For determination of vitamin C [38], 10 g fresh celery leaves were grinded 60 mL of mixture of metaphosphoric and acetic acid (3% HPO3 + 8% CH3COOH) was added instantly to avoid vitamin C breakdown in air. The dilutions were shaken in shaker reciprocating 190–200 rpm min-1 for one hour using. After that, 2 mL of starch indicator was added to it and the solution was immediately titrated with standard solution of iodine I2 until the solution turns the color from initial reddish-brown color to greyish-blue.
Fiber content was measured by ANKOM A200i semi-automatic fiber analyzer [39]: 0.5 g of petiole dry sample was put into the filter bag. The filter bag was washed with the configured neutral detergent solution in the ANKOM A200i semi-automatic fiber analyzer (ANKOM Technology, New York, America) for 75 min. The filter bag was taken out and rinsed with acetone for 5 min. After being dried naturally, it was put into the oven at 100 oC for 4 hours. The sample was taken out from the previous step to a dryer and cool to room temperature, then recorded the weight of the sample and add acidic washing solution for 60 min, take out the filter bag and rinse with acetone for 5 min, dry naturally. The filter bag was put into the oven at 100 oC for 4 hours, then cooled to room temperature in a dryer and weigh it. The filter bag was immersed in 72% sulfuric acid solution for 3 hours, rinse the filter bag to pH neutral with water, then rinse with acetone for 3 min, dry naturally. The filter bag was put in a 100 oC oven for 4 hours, dry and weighed it after cooling to room temperature.
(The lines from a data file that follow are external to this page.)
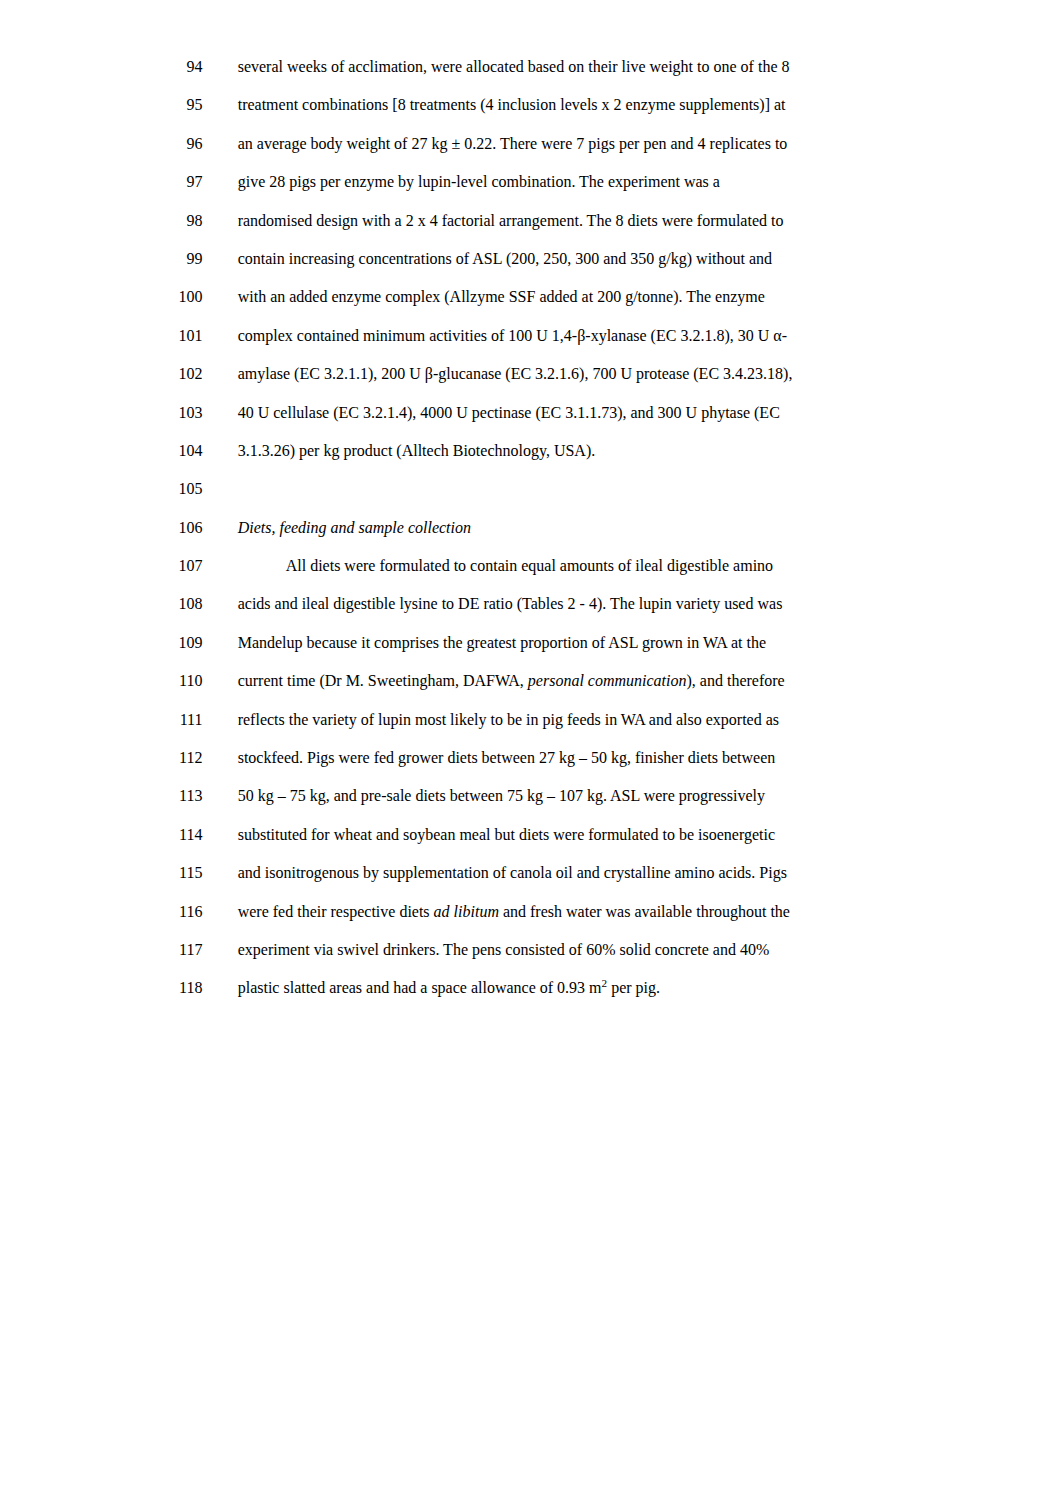94 several weeks of acclimation, were allocated based on their live weight to one of the 8
95 treatment combinations [8 treatments (4 inclusion levels x 2 enzyme supplements)] at
96 an average body weight of 27 kg ± 0.22. There were 7 pigs per pen and 4 replicates to
97 give 28 pigs per enzyme by lupin-level combination. The experiment was a
98 randomised design with a 2 x 4 factorial arrangement. The 8 diets were formulated to
99 contain increasing concentrations of ASL (200, 250, 300 and 350 g/kg) without and
100 with an added enzyme complex (Allzyme SSF added at 200 g/tonne). The enzyme
101 complex contained minimum activities of 100 U 1,4-β-xylanase (EC 3.2.1.8), 30 U α-
102 amylase (EC 3.2.1.1), 200 U β-glucanase (EC 3.2.1.6), 700 U protease (EC 3.4.23.18),
10340 U cellulase (EC 3.2.1.4), 4000 U pectinase (EC 3.1.1.73), and 300 U phytase (EC
1043.1.3.26) per kg product (Alltech Biotechnology, USA).
105
106
Diets, feeding and sample collection
107 All diets were formulated to contain equal amounts of ileal digestible amino
108 acids and ileal digestible lysine to DE ratio (Tables 2 - 4). The lupin variety used was
109 Mandelup because it comprises the greatest proportion of ASL grown in WA at the
110 current time (Dr M. Sweetingham, DAFWA, personal communication), and therefore
111 reflects the variety of lupin most likely to be in pig feeds in WA and also exported as
112 stockfeed. Pigs were fed grower diets between 27 kg – 50 kg, finisher diets between
11350 kg – 75 kg, and pre-sale diets between 75 kg – 107 kg. ASL were progressively
114 substituted for wheat and soybean meal but diets were formulated to be isoenergetic
115 and isonitrogenous by supplementation of canola oil and crystalline amino acids. Pigs
116 were fed their respective diets ad libitum and fresh water was available throughout the
117 experiment via swivel drinkers. The pens consisted of 60% solid concrete and 40%
118 plastic slatted areas and had a space allowance of 0.93 m2 per pig.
The root system was measured by scanning method [40] at the end of harvest (November 10, 2015 for AC and on May 30, 2016 for SC). The whole root system of a celery was collected and rinsed with water, in three replications, then scanned the root system in the EPSOM EXPRESSION 4990 (Seiko Epson Corporation, ChangYe, Germany). The data of root length (RL), root surface area (RSA), root volume (RV) were analyzed by WinRHIZO (Regent Instrument Inc, Ville de Québec, QC Canada).
Calculation of WUE
Economic and biological of WUE (WUEe and WUEb, respectively) were calculated with the following formulas:
WUEe = EY/I, (2)
WUEb = BY/I, (3)
where EY is the economic yield (kg), including the fresh weight of the stems and leaves in celery, BY is the biological yield (kg), including the fresh weight of the roots, stems, and leaves in celery, and I is the irrigation content (m3).
Data analysis
The data were analyzed by Excel and SPSS 13.0, and data from each sampling event were analyzed separately. The data were subjected to analysis of variance (ANOVA) and Duncan's least significant difference (LSD) test to determine the significance, and the significance was set as p < 0.05. The homogeneity of variances was checked by Bartlett tests, and the normality of the variables was tested by the Shapiro-Wilk test.